=== Инструкции к упражнению ===
**1)** Объясните в одном–трех предложениях, почему, по словам отрывка о божественном в фантастике, даже советское безбожие имело отношение к божественному.
**2)** Перепишите без изменений часть отрывка о божественном в фантастике. Начните со слов «Фантастика глазами биолога» и остановитесь после слов «ход самой истории.».
**3)** Продолжите текст о фантастике и теме божественного, начав сразу после его последнего предложения.

=== Фрагмент документа ===
# # # # # # #
Фантастика глазами биолога - Галина Мария Семеновна
Другое дело, что пройти мимо божественного фантасты не могли никак — уж очень значима тема. История человечества всегда сопровождалась другой, непроверяемой и недоказуемой, но очень влиятельной историей. Историей Богов.
Любую ситуацию можно рассматривать как реальную, если реальны ее последствия.
Оставим споры о реальности божественного теологам. Его присутствие ощутимо, поскольку оно оказывает грандиозное влияние и на судьбу каждого отдельного человека, и на ход самой истории.
Даже советское безбожие так или иначе имело отношение к божественному — как можно бороться с тем, чего нет? Темно-фиолетовых в крапинку кровожадных спурсиков-людоедов, например, не существует — и с ними никто не борется.
# # # # # # #
=== Исходные данные ===
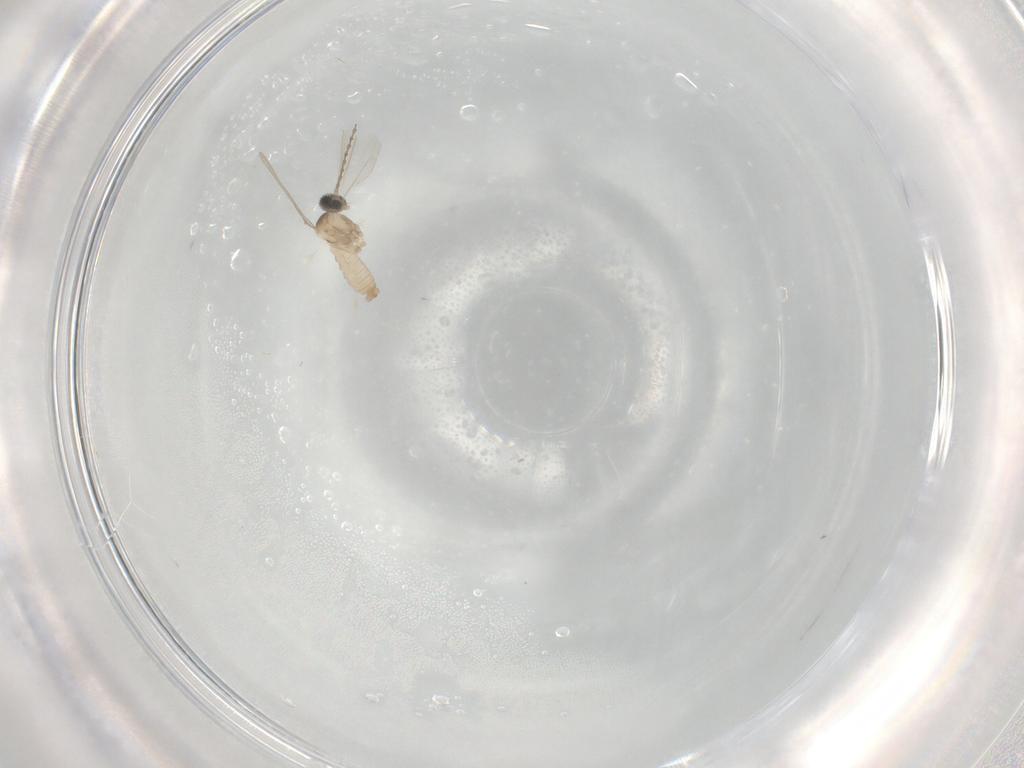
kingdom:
# # # # # # #
=== Решённые задания ===
**1)** Бороться можно только с тем, что как-то существует. Никто не борется с несуществующими «кровожадными спурсиками-людоедами», а безбожие с божественным боролось, значит, было с ним связано.

**2)**
Фантастика глазами биолога - Галина Мария Семеновна
Другое дело, что пройти мимо божественного фантасты не могли никак — уж очень значима тема. История человечества всегда сопровождалась другой, непроверяемой и недоказуемой, но очень влиятельной историей. Историей Богов.
Любую ситуацию можно рассматривать как реальную, если реальны ее последствия.
Оставим споры о реальности божественного теологам. Его присутствие ощутимо, поскольку оно оказывает грандиозное влияние и на судьбу каждого отдельного человека, и на ход самой истории.

**3)**
С проблемой божественного фантастам пришлось разбираться, что называется «один на один» — вне догм и религий. Далеко не все они были атеистами, но даже глубоко и искренне верующий литератор, пишущий фантастику, так или иначе отступает от канонов. Иначе, повторюсь, это уже не фантастика. И боги, возникавшие на ее страницах, были и похожи, и не похожи на «реальных» богов.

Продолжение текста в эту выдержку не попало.